MLA, 16th Legislative Assembly
- In office 2012–2017
- Constituency: Dariyabad, Barabanki, Uttar Pradesh

Personal details
- Born: 25 December 1952 Lucknow, Uttar Pradesh, India
- Died: 31 January 2022 (aged 69) Lucknow, Uttar Pradesh, India
- Party: Samajwadi Party (2012)
- Children: 2
- Occupation: MLA
- Profession: Politician, farmer

= Rajeev Kumar Singh (Dariyabad politician) =

Indian politician (1952–2022)

Rajeev Kumar Singh (25 December 1952 – 31 January 2022) was an Indian politician. He represented the Dariyabad in Barabanki district of Uttar Pradesh. He has been Agriculture minister of Uttar Pradesh and 6 times MLA.

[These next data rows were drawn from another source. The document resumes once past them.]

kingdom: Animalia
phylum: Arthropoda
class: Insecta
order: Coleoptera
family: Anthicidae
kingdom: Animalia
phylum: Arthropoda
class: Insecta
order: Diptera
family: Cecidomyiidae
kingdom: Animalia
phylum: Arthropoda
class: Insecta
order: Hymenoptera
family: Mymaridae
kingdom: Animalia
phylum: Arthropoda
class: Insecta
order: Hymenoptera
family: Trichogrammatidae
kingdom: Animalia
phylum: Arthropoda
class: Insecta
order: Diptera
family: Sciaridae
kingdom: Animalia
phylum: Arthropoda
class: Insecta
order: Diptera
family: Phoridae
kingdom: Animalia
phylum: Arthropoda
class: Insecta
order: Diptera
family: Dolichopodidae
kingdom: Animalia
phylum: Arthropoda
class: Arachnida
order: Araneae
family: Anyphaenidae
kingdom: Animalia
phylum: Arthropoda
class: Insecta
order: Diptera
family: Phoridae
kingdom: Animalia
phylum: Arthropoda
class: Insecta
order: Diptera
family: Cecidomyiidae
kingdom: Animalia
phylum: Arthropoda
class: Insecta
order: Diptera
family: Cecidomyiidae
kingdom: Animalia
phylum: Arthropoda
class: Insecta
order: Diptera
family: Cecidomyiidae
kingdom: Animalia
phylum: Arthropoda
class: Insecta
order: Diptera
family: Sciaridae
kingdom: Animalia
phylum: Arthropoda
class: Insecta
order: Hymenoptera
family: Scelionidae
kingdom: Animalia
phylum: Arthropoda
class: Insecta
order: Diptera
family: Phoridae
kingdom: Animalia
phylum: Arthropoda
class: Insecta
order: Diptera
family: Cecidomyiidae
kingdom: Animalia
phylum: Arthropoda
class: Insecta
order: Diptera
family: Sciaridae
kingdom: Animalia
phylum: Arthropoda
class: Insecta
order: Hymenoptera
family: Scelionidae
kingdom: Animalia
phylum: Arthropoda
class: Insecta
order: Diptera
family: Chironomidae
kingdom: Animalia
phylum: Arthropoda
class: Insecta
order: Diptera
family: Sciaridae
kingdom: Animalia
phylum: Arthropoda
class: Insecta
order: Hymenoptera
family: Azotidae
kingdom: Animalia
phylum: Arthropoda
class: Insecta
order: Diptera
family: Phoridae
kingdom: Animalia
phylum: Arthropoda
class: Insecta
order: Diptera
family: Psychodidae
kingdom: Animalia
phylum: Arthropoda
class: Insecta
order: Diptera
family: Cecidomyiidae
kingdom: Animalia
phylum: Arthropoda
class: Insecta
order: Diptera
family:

His self reported profile on UP Assembly website, mentioned that he was born on 25 December 1952 in Lucknow, in Thakur caste. He had studied till high school. He married on 6 February 1975 and had a son and a daughter. He had listed farming as his occupation. He died on 31 January 2022.

==Political career==
In 2012, Rajeev Kumar Singh contested Uttar Pradesh Assembly Election as Samajwadi Party candidate and won, becoming a member of the 16th Uttar Pradesh Assembly.

In 2017, Bharatiya Janta Party candidate Satish Chandra Sharma won the 2017 Uttar Pradesh Legislative Elections defeating Samajwadi Party candidate Rajeev Kumar Singh by a margin of 50,686 votes.